▸ Your goal: Find each line in the rows below that contains the word "label" and copy every one of those lines.

** BEGIN Stored records **

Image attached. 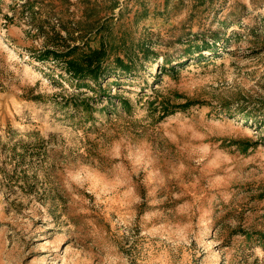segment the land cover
<instances>
[{
	"label": "rangeland",
	"instance_id": "obj_1",
	"mask_svg": "<svg viewBox=\"0 0 264 264\" xmlns=\"http://www.w3.org/2000/svg\"><path fill=\"white\" fill-rule=\"evenodd\" d=\"M0 264H264V0H0Z\"/></svg>",
	"mask_w": 264,
	"mask_h": 264
},
{
	"label": "trees",
	"instance_id": "obj_2",
	"mask_svg": "<svg viewBox=\"0 0 264 264\" xmlns=\"http://www.w3.org/2000/svg\"><path fill=\"white\" fill-rule=\"evenodd\" d=\"M205 47L206 48L204 49L209 52L215 51L214 46ZM73 51L74 49L72 48L71 50H67L65 52L60 50H54L51 52V54H53L56 59H59L63 62V67L66 74L69 75L70 81L75 82L74 85L76 87L79 88L81 86H84L93 89V87L97 85L99 87L98 89L101 90V81L112 77V74H114L112 68L108 64L109 57L106 51L103 48L92 49L87 52H83L79 56H75V53ZM147 51L149 50L147 49ZM113 62L115 63V66L119 67L121 73H132L131 70L132 66L134 65L133 58L116 56L113 59ZM152 62L155 63L156 60H153ZM88 82L91 83L93 86L88 84ZM70 83L71 85L73 84L72 82ZM81 101L85 103L88 102L86 97L82 98ZM188 105V103L181 104L176 106L174 109H169L166 106H162V116L172 114L176 108L184 110Z\"/></svg>",
	"mask_w": 264,
	"mask_h": 264
}]
</instances>
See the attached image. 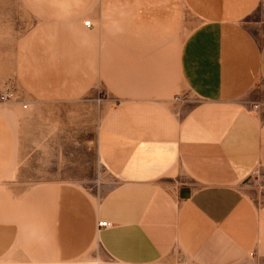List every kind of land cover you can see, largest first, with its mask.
<instances>
[{
  "label": "crops",
  "instance_id": "obj_1",
  "mask_svg": "<svg viewBox=\"0 0 264 264\" xmlns=\"http://www.w3.org/2000/svg\"><path fill=\"white\" fill-rule=\"evenodd\" d=\"M83 3L51 37L61 24L98 41L116 97L96 137L106 189L80 200L74 183H42L66 202L20 207L21 245L46 264H264V0ZM10 131L1 113L0 184Z\"/></svg>",
  "mask_w": 264,
  "mask_h": 264
},
{
  "label": "rangeland",
  "instance_id": "obj_2",
  "mask_svg": "<svg viewBox=\"0 0 264 264\" xmlns=\"http://www.w3.org/2000/svg\"><path fill=\"white\" fill-rule=\"evenodd\" d=\"M85 1L0 0V115L15 145L6 170L10 181L0 184V264H46L21 245L14 223L20 207L32 212L42 183H74L80 200L106 189L96 137L116 97L99 76L98 41L91 36L86 49V29L67 41L61 24L51 37L52 23L64 22L69 6L77 12ZM40 193L38 209L48 215L66 202Z\"/></svg>",
  "mask_w": 264,
  "mask_h": 264
},
{
  "label": "built area",
  "instance_id": "obj_3",
  "mask_svg": "<svg viewBox=\"0 0 264 264\" xmlns=\"http://www.w3.org/2000/svg\"><path fill=\"white\" fill-rule=\"evenodd\" d=\"M85 24L86 25H90L91 24V22L90 21H86L85 22ZM99 225L101 226V227H108V226H110V222H107V221H101V222H99ZM82 264H91V263H82ZM93 264V263H92Z\"/></svg>",
  "mask_w": 264,
  "mask_h": 264
},
{
  "label": "bare ground",
  "instance_id": "obj_4",
  "mask_svg": "<svg viewBox=\"0 0 264 264\" xmlns=\"http://www.w3.org/2000/svg\"><path fill=\"white\" fill-rule=\"evenodd\" d=\"M91 22V21H90ZM4 233V232H3ZM3 233H2V235H3ZM15 237V236H14ZM11 238H13V237H11ZM12 240V239H11ZM18 241V240H17ZM11 243V242H10Z\"/></svg>",
  "mask_w": 264,
  "mask_h": 264
}]
</instances>
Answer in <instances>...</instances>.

** END Stored records **

▸ Full output:
	"label": "rangeland",
	"label": "trees",
  "label": "crops",
  "label": "rangeland",
  "label": "built area",
  "label": "bare ground",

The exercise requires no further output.